Putin, Netanyahu meet (Photo: EPA)
"We have already gone through with some of our previous commitments and we intend to complete them. We do not want to break any international law, but also do not want to hurt our good name as arms suppliers."
At the end of Netanyahu's meeting with Putin Tuesday, the two held a joint press conference in which the Russian leader said that precautions must be taken so as not to further complicate the situation in Syria. However, he failed to give more details.
S-300 in action (Photo: AFP)
On Thursday, Lavrov also commented on current attempts to organize a Syrian peace summit, saying that Iran must take part in the proposed international conference intended to end Syria's civil war, but noted that Western states wanted to limit the participants and possibly predetermine the outcome of the talks.
"Among some of our Western colleagues, there is a desire to narrow the circle of external participants and begin the process from a very small group of countries in a framework which, in essence, would predetermine the negotiating teams, agenda, and maybe even the outcome of talks," Lavrov said in an interview posted on the Foreign Ministry website on Thursday.
"One must not exclude a country like Iran from this process because of geopolitical preferences.
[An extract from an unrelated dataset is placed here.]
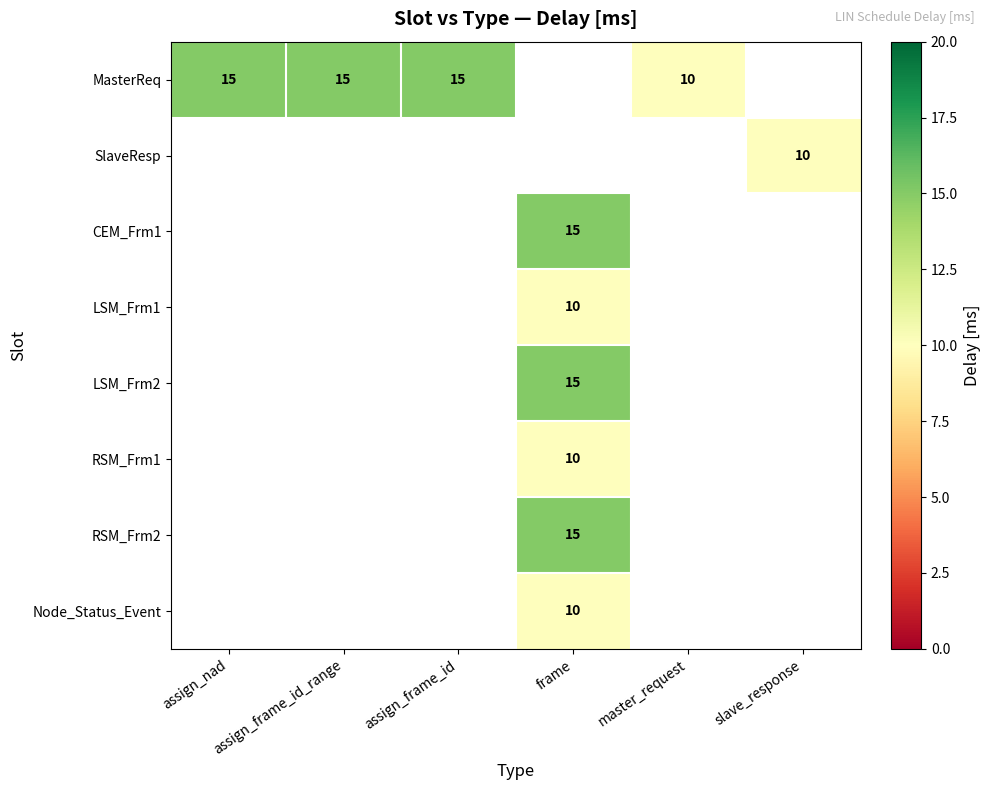

How many data points does each series have?

6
It is a very important player. But there is no agreement on this yet," Lavrov said in the interview given to a Lebanese television station.
While Lavrov announced that Russia would in fact supply Assad with S-300 missiles, and while US President Barak Obama met with Turkish Prime Minister Recep Tayyip Erdogan to discuss Syria, the security assessments and deliberations regarding the Syrian conflict and Israel's influence in its regard were still underway within the defense establishment.
CIA Director John Brennan, currently in Israel, met Thursday with Defense Minister Moshe Ya'alon in the Kirya to discuss the security developments in the Middle East, specifically in Syria.